> [Exercise 1] Write out the part of the music therapy article between "Clinicians, on their" and "anticipating a surgery.", inclusive.
> [Exercise 2]
Answer these questions from the music therapy article:
(a) Which patients find it reassuring to have a little music by their bedside?
(b) What can a music session greatly lower in patients anticipating a surgery?
(c) What is the Centre for Music Therapy Education and Research said to be the first in the country to establish?
> [Exercise 3] Extend the music therapy article, picking up right after its final sentence.

It has been used to reduce crying spells of children when they have been administered an injection. Transgenders turn to it as an anger management tool and ICU patients find it reassuring if they get a little bit of it by their bedside.
We are not talking of some new wonder molecule or magic bullet, but just a few notes of music that are now increasingly finding pride of place in the modern armamentarium of clinicians.
Clinicians, on their part, no longer see music therapy as apocryphal or esoteric. In fact, more doctors these days are confident of vouching for the tangible benefits of music therapy as a supplementary in the treatment of disorders, ranging from cancer to chronic depression. A music session can also greatly lower anxiety in patients anticipating a surgery.
The Mahatma Gandhi Medical College and Research Institute administered by Sri Balaji Vidyapeeth University is one of the few institutions in the country that has a well-entrenched music therapy programme. The Centre for Music Therapy Education and Research (CMTER) here is also said to be the first in the country to establish an outpatient department for music therapy.

> [Material supplied]
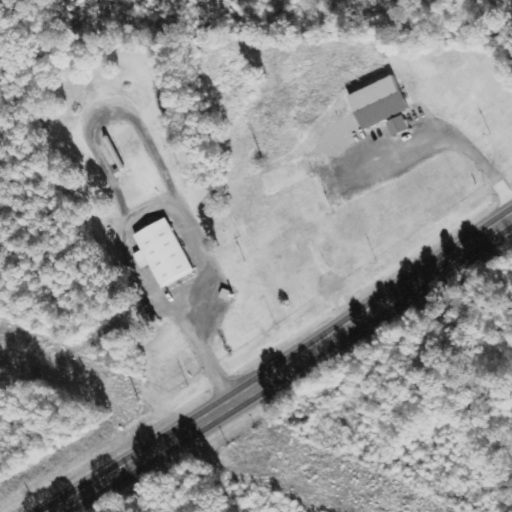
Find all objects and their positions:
building: (377, 103)
building: (397, 126)
building: (161, 254)
road: (341, 329)
road: (109, 476)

> [Answer section 1]
Clinicians, on their part, no longer see music therapy as apocryphal or esoteric. In fact, more doctors these days are confident of vouching for the tangible benefits of music therapy as a supplementary in the treatment of disorders, ranging from cancer to chronic depression. A music session can also greatly lower anxiety in patients anticipating a surgery.

> [Answer section 2]
(a) ICU patients.
(b) Anxiety.
(c) An outpatient department for music therapy.

> [Answer section 3]
The CMTER not only runs a structured inter-disciplinary programme for advancement of music therapy as a complementary sub-specialty, but also offers students clinical training in the form of a one-year postgraduate course in music therapy.
“Music therapy is not about patients putting on their headphones and listening to music, as soothing as the tunes may be. Here, music therapy is both art and science and very much evidence-based,” says Sumathy Sundar, CMTER chief and Director of the Chennai School of Music Therapy.
The students of the PG course are trained in “musicianship” to be clinical vocalists who engage patients in short sessions of singing a few simple notes. Student training involves sensitising them to different elements of music and to use music to connect with patients.
In its multifarious roles in the clinical setting, these music sessions are used as palliative, ameliorate anxiety or emotional difficulty of patients or simply to improve coping skills with a situation. Breathing exercises are interwoven with music modules which are mostly rendered as a refrain.
“The initial assessment of a patient as soon as he reports at the hospital is the all-important foundation that will determine the course of music therapy through the treatment process,” says Dr. Sundar.
There is no one-size-fits-all approach to the use of music as its enjoyment is subjective, culture-specific and an anthropological variable. For instance, therapists have found that patients from the same demographic brackets have very different musical preferences.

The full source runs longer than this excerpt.